Saved data entries

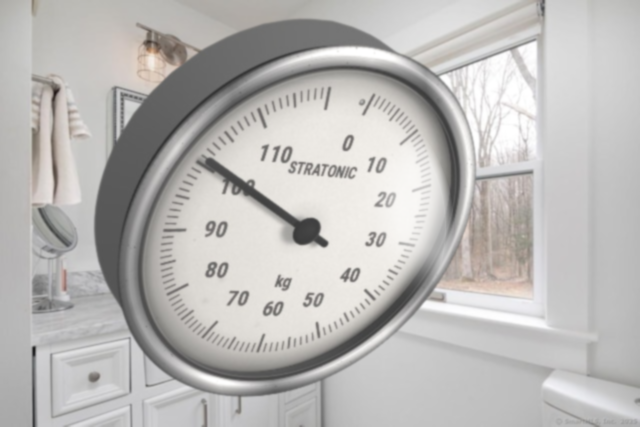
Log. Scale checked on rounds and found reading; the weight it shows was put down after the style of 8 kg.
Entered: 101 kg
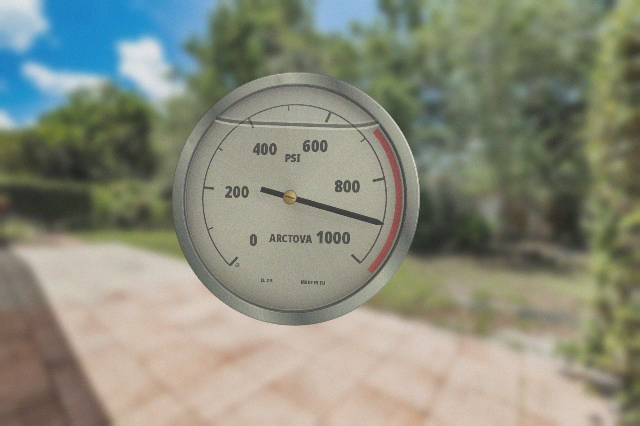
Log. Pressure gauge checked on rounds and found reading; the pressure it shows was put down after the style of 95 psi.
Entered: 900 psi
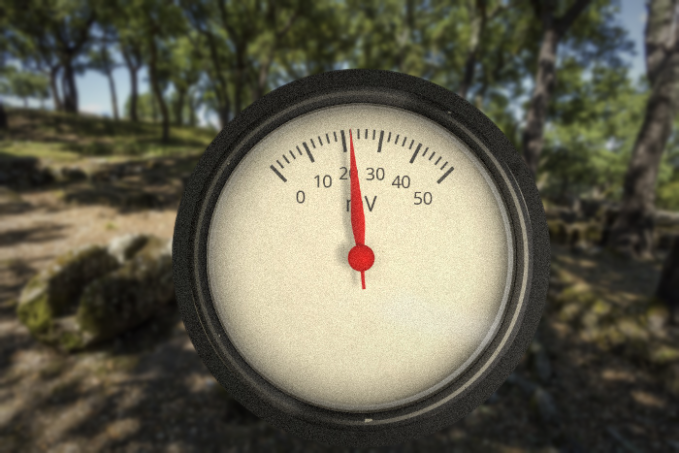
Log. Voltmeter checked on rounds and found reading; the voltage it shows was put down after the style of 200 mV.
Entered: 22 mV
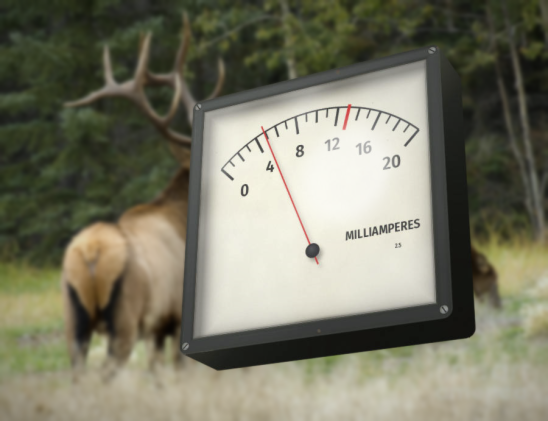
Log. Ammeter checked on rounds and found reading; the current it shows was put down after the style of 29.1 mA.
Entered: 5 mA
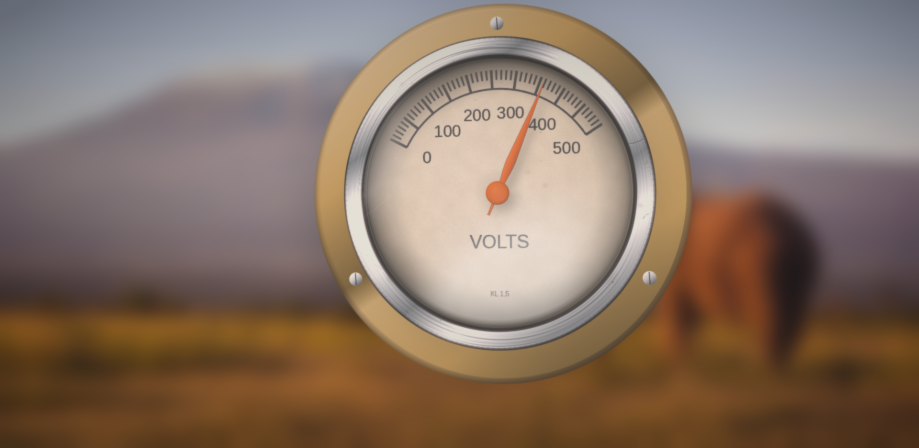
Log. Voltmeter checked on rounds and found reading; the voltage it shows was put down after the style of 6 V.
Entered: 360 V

> _What you should do_:
Quote word for word the data from the line containing "style of 6 V." through the end of the data, including both ends.

> _Written solution_:
Log. Voltmeter checked on rounds and found reading; the voltage it shows was put down after the style of 6 V.
Entered: 360 V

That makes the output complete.